Viennent les dernières minutes. Tout ce qui peut être sauvé doit être sauvé. L’heure de l’Espérance sonne lorsque tout espoir est vain. Tandis que le bateau continu de couler l’orchestre se déplace sur le pont, à l’avant, il continue de jouer. Les musiciens jouent maintenant pour un public qui se sait perdu. Ils jouent sachant qu’en un instant maintenant proche tout finira d’être englouti. Mais pourquoi donc ? N’est-ce pas vain ? Pourquoi donc continuer lors même que tout est fini ou presque ? Pourquoi quelques moribonds assistent, au seuil de leur mort, à ce concert dérisoire ?
À quoi cela sert-il ? À quoi cela a t-il servi ? N’aurait il pas mieux valu qu’ils aident les personnes âgées à monter dans les canots de sauvetage ? Des bras supplémentaires auraient sûrement été utiles pour tenter de réduire la voie d’eau, pour aider les mamans à calmer les enfants, pour assurer le service d’ordre auprès des hommes les moins vertueux. L’un ou l’autre de ces artistes auraient peut-être même pu sauver sa peau, retrouver celles et ceux qui vont maintenant le pleurer. Nul doute que certaines de ces pensées leur ont traversé l’esprit. Mais rien n’y a fait ! Rien, sinon quelques accords de jazz, quelques valses, quelques cantiques… Dans l’urgence, à l’heure où chaque seconde compte pour sauver des vies, voilà bien un gaspillage terrible, (peut-être même criminel), au mieux, une belle brassée de notes inutiles.
Il est possible de prêter aux différents personnages, diverses réactions Il existe une multitude d’attitudes qui nous font aller « jusqu’au bout »…
En était-il un qui jouait pour vaincre la peur, pour vaincre sa propre peur, le tempo, les clés de fa et d’ut, les dièses et le bémols devenant une sorte de jus médiocre et rassurant? Une espèce de bain tiède en lequel on ne se sent pas très bien mais d’où l’on ne veut pas sortir car dehors, ce pourrait être pire. Une sorte de confort tant bien que mal rassurant, un « moins pire » étroit et trompeur car, s’il évite le comportement irrationnel qu’engendre généralement la peur, il ne permet pas de donner sa pleine mesure, d’atteindre à la liberté. « Que fais tu là? » « On joue de la musique…. »
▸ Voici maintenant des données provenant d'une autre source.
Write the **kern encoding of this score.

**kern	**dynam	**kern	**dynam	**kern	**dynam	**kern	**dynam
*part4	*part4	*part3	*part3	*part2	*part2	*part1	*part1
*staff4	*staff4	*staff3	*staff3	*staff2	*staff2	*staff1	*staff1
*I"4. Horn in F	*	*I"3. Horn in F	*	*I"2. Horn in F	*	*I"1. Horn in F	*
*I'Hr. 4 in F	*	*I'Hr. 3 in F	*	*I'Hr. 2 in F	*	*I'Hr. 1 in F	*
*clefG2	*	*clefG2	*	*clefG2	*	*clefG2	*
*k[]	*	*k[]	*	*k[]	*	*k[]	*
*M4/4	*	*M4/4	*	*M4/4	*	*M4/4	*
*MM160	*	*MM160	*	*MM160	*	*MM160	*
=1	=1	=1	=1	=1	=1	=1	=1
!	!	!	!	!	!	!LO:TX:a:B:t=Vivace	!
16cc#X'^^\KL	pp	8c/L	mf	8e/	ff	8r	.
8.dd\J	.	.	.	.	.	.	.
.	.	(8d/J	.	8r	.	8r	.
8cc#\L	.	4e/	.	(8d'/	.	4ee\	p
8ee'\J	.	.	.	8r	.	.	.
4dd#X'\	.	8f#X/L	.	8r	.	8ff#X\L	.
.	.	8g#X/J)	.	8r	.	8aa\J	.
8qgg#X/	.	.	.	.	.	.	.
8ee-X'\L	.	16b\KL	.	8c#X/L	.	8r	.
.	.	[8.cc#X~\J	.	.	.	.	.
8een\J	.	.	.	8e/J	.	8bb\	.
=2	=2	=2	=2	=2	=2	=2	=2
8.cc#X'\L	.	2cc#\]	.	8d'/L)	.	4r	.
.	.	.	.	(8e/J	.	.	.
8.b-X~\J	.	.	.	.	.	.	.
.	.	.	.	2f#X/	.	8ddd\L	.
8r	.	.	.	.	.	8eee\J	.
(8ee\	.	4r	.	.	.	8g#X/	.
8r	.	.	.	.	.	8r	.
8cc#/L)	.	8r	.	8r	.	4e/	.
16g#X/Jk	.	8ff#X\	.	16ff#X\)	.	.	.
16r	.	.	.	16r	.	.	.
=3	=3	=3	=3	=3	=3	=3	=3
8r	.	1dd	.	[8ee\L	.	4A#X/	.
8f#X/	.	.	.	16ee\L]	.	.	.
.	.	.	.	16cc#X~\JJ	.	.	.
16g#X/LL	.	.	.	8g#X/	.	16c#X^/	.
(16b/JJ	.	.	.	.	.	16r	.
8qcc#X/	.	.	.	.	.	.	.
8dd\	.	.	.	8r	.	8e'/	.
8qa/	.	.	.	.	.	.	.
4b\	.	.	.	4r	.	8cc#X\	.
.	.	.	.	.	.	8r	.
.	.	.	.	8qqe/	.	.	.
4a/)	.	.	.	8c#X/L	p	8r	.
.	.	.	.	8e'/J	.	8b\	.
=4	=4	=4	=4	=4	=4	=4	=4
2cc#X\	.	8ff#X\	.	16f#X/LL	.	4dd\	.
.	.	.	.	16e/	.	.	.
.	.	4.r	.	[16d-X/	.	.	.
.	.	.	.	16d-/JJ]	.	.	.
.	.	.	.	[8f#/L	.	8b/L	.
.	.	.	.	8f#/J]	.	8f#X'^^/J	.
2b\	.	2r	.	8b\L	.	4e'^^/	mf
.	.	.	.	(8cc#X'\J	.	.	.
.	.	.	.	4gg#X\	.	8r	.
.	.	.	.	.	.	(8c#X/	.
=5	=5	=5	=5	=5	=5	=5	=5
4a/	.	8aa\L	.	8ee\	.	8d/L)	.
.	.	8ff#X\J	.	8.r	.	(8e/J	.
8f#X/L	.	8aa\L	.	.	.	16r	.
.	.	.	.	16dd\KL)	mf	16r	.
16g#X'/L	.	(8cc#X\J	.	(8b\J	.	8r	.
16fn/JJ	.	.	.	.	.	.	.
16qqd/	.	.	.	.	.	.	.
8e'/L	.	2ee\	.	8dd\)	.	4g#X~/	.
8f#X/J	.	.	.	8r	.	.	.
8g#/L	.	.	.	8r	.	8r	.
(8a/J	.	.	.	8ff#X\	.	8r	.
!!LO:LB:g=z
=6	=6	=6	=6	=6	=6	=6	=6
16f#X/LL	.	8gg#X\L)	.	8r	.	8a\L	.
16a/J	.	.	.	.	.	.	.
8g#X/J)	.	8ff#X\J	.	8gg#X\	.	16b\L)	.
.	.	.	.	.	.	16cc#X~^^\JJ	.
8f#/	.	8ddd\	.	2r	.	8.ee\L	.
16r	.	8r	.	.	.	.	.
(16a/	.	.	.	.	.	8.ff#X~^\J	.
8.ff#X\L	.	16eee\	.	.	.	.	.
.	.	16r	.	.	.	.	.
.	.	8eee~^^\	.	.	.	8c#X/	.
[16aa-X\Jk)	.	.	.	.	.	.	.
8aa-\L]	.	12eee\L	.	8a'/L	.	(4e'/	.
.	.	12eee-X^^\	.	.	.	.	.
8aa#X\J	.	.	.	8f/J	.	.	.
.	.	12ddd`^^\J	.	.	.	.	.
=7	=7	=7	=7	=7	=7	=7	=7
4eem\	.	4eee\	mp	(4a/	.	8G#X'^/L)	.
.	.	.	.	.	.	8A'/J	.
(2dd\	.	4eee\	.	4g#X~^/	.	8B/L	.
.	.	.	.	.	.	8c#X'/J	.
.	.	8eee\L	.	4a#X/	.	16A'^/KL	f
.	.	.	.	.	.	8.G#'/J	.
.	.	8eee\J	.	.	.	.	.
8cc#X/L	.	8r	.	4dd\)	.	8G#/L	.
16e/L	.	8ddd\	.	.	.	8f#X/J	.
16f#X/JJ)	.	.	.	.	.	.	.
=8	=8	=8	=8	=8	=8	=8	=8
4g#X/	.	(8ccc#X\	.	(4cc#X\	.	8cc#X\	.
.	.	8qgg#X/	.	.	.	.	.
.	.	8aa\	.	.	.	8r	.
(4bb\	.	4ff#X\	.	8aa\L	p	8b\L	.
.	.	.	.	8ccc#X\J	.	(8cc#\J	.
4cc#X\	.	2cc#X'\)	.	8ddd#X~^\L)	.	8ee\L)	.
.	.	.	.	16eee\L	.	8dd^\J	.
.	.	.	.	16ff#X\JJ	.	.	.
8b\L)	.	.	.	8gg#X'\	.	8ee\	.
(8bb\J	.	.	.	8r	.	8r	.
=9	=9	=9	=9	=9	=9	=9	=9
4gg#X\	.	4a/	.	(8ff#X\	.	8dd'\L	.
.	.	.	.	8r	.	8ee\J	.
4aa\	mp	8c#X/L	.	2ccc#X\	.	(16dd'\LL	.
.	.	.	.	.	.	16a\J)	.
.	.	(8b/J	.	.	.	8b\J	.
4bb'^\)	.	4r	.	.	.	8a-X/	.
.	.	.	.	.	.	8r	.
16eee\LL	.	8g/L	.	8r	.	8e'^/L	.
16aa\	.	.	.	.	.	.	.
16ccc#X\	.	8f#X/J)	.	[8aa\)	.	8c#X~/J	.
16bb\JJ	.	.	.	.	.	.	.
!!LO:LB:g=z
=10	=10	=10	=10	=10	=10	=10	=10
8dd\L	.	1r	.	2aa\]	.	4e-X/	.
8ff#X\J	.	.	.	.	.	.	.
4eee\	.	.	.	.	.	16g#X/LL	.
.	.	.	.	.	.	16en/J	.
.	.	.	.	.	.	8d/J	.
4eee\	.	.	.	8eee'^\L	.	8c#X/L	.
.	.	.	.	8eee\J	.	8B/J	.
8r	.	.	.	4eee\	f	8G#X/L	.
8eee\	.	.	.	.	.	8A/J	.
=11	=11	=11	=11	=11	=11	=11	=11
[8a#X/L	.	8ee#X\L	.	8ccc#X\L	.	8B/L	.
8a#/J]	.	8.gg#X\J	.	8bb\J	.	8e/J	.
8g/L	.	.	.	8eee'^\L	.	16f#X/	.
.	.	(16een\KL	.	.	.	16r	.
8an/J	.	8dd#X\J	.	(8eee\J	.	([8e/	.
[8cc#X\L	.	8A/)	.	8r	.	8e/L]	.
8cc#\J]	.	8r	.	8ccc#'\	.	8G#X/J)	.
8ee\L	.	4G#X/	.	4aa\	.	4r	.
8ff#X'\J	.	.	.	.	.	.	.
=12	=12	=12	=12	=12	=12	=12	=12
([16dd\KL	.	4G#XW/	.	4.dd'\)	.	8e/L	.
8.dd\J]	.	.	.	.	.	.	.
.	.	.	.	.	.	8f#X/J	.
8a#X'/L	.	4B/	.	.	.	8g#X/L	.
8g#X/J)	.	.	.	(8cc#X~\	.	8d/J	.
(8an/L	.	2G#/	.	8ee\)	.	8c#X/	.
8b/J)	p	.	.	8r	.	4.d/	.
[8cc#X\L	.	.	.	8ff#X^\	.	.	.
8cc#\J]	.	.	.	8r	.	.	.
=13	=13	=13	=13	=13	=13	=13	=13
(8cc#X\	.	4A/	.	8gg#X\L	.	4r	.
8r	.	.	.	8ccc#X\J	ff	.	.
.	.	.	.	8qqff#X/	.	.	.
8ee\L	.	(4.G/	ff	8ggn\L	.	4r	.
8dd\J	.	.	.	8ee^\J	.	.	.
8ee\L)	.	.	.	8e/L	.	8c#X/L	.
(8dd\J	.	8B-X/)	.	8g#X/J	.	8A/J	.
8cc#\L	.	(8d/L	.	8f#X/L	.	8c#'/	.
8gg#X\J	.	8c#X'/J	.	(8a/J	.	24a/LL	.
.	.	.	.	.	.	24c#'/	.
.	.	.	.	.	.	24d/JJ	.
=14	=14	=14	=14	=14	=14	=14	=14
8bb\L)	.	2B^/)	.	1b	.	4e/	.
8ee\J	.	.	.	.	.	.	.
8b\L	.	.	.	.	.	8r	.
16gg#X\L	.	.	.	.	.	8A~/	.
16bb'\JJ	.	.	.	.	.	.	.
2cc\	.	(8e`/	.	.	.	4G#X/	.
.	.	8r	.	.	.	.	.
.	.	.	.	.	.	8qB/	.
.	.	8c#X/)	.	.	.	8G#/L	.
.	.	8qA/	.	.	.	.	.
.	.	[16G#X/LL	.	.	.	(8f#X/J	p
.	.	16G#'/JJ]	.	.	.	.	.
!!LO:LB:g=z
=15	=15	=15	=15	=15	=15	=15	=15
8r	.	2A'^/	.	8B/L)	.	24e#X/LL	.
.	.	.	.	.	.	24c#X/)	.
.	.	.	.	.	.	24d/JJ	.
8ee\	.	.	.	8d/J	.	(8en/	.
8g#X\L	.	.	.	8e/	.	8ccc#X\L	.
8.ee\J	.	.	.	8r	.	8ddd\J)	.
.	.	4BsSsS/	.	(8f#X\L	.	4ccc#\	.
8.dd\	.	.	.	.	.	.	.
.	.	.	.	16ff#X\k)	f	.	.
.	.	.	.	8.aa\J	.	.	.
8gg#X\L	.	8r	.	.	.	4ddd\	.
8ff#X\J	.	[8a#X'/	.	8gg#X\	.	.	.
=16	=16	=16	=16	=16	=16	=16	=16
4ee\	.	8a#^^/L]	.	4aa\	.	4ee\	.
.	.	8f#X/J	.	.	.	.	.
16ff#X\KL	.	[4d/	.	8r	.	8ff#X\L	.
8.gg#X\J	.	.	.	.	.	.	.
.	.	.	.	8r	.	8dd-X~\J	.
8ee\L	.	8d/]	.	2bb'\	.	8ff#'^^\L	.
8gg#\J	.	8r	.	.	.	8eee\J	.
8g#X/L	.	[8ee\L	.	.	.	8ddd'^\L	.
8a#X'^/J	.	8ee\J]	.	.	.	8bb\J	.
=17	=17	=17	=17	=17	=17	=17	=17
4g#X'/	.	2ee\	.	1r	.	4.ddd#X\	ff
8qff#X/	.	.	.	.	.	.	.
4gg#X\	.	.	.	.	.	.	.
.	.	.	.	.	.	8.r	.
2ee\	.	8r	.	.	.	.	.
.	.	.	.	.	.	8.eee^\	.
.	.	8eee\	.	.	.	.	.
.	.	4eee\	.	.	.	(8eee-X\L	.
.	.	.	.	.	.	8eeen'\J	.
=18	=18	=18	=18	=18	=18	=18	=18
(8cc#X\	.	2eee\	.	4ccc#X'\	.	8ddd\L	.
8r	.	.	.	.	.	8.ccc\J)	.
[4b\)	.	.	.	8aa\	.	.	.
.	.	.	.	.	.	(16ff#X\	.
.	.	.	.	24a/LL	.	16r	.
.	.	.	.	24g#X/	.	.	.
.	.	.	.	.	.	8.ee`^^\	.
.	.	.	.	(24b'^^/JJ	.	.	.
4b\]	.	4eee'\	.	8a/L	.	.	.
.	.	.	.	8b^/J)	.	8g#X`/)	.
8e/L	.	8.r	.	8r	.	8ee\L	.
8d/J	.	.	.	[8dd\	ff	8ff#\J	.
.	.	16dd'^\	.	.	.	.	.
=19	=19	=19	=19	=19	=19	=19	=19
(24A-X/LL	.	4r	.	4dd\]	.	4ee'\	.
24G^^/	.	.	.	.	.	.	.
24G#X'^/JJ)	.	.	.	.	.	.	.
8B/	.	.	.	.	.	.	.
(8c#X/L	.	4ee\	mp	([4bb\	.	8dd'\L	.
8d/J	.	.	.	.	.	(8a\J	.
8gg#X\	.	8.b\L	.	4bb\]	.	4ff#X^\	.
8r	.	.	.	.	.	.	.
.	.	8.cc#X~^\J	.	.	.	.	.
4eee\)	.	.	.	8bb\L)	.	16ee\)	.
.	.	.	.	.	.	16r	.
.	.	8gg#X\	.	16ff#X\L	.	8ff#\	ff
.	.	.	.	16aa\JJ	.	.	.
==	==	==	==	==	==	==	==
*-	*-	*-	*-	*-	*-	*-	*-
Peut-être en était-il un qui seulement continuait à jouer « pour faire comme les autre ». Ne sachant pas quoi faire (ni comment faire pour le savoir), il a regardé ce que faisaient les autres, les plus proches, puis, a fait pareil. Il n’y a là rien qui ne parte d’un « je » affirmé et conscient. À la question « pourquoi poursuis-tu le morceau ? », sûrement aurait-il répondu que « les autres non-plus n’ont pas arrêté de jouer« .
Il est difficile d’imaginer que l’un d’eux ait, en ces circonstances, continué de jouer uniquement pour ne pas perdre son cachet. À cette heure, les valeurs se renversent et cela est devenu totalement incongru que de jouer pour de l’argent. Les premiers sont devenus derniers, (les enfants passent avant le capitaine et la gratuité est un protagoniste plus puissant que la finance…).
Poursuivons de scruter nos musiciens. Des attitudes possibles en ces circonstances, la liste n’est pas exhaustive, mais nous ne pouvons pas écarter qu’un stoïcisme rigoureux (pour ne pas dire rigide) ait poussé l’un d’eux à tenir son rôle jusqu’à d’extrême. « Pourquoi joues-tu lors même que le monde est en feu? » « C’est un devoir pour moi de ne pas quitter ma fonction. Je joue car je dois le faire. » Si, au vu de la gravité de la situation, cette attitude a la grandeur de l’héroïsme, je doute qu’elle offre beaucoup de profondeur et de nuances à la musique jouée. Il est aisé de percevoir que la nécessaire dimension de gratuité que réclame le jeu est absente du registre volontariste. Ce dernier a des ailes, mais elles sont de plomb.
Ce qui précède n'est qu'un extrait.